Your task
Pick out each line in the entries containing the word "provides", with case counting.

Data to process: Begin

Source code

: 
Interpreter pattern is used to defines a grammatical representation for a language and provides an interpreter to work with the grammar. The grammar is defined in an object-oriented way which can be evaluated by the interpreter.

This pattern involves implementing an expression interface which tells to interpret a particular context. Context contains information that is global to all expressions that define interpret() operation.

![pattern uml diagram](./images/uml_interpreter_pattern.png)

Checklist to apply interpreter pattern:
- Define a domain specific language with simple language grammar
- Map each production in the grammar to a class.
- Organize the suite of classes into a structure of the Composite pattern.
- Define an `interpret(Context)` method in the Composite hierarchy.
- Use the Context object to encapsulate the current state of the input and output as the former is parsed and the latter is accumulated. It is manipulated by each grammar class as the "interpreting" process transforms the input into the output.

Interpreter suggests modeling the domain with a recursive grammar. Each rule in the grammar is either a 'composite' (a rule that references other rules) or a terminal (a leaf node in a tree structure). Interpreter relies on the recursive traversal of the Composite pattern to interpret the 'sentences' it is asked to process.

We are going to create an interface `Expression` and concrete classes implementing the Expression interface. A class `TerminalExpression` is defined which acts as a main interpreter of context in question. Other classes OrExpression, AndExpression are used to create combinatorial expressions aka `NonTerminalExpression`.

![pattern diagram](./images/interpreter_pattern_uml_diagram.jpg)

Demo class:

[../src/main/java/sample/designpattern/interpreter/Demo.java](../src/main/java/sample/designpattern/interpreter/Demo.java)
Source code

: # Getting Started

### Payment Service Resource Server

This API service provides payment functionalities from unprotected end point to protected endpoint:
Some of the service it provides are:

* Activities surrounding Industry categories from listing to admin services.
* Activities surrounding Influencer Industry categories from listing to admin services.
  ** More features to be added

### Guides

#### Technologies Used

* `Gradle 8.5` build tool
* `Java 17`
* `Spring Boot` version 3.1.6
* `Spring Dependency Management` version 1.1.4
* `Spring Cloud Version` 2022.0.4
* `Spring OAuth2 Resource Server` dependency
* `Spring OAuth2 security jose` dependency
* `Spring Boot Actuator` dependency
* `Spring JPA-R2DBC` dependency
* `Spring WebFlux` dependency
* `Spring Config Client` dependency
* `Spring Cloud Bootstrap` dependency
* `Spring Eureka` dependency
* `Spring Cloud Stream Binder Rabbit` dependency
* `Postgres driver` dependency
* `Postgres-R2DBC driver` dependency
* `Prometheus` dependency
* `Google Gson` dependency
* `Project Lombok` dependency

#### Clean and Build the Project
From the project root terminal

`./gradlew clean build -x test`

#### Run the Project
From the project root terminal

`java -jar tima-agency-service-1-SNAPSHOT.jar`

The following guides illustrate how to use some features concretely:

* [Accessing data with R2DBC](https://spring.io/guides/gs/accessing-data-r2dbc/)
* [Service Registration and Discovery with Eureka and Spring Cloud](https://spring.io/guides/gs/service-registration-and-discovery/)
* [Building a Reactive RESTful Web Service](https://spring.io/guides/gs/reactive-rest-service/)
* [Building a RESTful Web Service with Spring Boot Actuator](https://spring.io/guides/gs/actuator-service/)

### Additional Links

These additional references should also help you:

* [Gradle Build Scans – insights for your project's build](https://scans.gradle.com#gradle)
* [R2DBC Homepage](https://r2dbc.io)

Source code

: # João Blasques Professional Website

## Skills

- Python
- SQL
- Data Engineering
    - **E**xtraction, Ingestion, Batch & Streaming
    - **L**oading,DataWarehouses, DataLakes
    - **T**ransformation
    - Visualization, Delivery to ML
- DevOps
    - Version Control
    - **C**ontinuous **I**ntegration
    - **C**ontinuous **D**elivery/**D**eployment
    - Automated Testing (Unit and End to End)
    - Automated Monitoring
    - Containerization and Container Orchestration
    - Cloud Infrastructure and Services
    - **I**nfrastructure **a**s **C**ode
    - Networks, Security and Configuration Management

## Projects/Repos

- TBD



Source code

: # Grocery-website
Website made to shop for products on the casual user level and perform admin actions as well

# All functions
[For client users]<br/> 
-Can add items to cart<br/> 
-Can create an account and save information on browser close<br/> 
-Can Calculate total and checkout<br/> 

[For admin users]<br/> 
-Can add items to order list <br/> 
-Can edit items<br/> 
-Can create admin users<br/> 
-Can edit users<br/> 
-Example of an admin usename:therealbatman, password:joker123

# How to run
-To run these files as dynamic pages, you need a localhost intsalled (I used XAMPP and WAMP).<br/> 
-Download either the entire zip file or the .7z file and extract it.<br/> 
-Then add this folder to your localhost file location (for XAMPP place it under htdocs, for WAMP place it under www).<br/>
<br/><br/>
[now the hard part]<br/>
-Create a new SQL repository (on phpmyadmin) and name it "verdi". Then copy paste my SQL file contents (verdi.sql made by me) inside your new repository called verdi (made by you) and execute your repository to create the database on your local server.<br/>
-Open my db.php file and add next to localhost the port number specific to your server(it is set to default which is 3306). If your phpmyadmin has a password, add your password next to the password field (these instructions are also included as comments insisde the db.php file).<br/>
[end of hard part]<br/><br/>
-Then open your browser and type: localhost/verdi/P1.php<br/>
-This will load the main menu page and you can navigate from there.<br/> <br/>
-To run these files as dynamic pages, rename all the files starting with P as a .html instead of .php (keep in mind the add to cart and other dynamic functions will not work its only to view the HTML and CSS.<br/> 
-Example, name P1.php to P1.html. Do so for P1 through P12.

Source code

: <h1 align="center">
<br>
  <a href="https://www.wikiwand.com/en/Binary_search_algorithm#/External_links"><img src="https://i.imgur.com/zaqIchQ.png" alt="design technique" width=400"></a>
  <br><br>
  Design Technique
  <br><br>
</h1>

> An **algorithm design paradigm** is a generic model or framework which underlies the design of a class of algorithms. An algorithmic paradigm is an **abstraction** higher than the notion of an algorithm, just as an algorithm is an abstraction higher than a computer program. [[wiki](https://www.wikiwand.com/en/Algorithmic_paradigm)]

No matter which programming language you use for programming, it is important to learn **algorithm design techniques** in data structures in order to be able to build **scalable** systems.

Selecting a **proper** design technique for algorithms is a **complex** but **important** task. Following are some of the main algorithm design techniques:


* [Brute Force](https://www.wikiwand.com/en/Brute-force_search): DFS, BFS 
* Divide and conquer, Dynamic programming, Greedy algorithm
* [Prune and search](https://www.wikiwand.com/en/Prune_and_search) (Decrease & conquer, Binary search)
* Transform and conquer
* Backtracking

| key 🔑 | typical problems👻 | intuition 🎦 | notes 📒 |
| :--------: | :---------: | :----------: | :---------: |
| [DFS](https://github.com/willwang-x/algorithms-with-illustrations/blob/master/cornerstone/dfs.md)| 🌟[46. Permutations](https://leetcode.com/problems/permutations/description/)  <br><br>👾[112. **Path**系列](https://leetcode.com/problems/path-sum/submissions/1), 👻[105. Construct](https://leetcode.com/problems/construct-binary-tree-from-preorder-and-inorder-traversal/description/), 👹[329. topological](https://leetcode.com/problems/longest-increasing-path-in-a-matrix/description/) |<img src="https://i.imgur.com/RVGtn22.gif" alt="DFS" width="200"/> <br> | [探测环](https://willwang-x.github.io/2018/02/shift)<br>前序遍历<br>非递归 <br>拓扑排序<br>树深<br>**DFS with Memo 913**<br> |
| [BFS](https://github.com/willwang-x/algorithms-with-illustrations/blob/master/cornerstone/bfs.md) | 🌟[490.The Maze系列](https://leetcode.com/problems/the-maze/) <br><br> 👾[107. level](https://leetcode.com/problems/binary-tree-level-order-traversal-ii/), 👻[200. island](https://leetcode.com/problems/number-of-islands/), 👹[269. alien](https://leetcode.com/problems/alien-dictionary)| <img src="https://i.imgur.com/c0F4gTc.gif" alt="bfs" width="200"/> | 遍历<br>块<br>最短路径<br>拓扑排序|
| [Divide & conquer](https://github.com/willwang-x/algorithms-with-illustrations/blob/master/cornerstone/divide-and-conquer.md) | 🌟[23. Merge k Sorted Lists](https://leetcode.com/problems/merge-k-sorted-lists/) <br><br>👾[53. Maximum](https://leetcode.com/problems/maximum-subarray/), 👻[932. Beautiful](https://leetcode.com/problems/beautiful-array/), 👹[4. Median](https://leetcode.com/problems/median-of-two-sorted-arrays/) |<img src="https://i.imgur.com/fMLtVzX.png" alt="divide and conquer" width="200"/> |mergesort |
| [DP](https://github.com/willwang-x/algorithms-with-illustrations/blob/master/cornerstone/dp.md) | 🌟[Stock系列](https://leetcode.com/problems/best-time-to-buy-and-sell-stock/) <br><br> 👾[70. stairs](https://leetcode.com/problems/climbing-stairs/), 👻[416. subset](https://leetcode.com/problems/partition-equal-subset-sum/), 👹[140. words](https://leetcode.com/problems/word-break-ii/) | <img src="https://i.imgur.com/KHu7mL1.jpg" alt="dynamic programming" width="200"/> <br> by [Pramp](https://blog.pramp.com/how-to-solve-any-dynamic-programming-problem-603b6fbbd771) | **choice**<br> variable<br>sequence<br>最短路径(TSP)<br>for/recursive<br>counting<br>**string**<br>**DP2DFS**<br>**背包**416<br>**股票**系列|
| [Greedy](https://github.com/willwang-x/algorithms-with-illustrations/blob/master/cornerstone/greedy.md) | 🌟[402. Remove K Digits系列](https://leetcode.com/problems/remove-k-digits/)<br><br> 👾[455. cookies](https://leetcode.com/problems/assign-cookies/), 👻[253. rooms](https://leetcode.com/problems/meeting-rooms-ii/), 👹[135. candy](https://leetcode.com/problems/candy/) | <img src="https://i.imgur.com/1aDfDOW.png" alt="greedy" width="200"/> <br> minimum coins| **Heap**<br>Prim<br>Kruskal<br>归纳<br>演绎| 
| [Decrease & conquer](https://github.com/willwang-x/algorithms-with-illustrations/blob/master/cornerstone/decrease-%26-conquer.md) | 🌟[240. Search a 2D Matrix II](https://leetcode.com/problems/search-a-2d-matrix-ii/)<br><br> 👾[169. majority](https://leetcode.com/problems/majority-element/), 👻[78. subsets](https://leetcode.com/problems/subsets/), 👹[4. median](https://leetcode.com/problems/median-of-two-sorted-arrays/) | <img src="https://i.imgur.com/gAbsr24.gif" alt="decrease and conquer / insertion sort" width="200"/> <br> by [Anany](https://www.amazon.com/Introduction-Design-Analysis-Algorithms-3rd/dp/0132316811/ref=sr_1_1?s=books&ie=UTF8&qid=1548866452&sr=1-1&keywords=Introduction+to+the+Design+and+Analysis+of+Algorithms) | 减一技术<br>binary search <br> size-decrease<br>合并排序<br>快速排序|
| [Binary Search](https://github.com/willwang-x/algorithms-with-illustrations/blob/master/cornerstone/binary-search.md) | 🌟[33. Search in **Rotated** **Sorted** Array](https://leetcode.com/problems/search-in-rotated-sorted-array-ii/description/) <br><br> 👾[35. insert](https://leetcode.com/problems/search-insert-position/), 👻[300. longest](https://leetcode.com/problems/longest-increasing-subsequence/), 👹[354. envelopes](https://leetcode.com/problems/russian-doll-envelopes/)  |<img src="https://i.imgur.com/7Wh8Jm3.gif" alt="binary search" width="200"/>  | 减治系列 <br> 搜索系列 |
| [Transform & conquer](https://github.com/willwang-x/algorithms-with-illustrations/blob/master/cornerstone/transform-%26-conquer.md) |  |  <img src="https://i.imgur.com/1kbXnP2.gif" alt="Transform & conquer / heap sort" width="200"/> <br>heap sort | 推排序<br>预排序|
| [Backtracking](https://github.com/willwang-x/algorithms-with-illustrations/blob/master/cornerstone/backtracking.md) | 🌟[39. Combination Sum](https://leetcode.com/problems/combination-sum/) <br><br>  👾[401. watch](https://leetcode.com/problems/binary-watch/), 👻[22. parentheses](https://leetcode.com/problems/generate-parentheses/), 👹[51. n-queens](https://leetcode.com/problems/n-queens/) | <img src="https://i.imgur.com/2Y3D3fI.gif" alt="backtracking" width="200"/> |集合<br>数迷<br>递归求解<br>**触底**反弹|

Data to process: End

Finished task
Interpreter pattern is used to defines a grammatical representation for a language and provides an interpreter to work with the grammar. The grammar is defined in an object-oriented way which can be evaluated by the interpreter.
This API service provides payment functionalities from unprotected end point to protected endpoint:
Some of the service it provides are:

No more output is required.